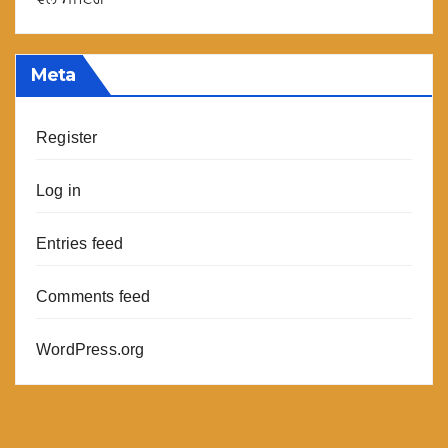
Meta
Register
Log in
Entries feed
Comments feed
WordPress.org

=====

• **WHAT YOU WILL DO**
Could you output every record above exactly as it appears, without the pictures?

• **ANSWER**
Meta
Register
Log in
Entries feed
Comments feed
WordPress.org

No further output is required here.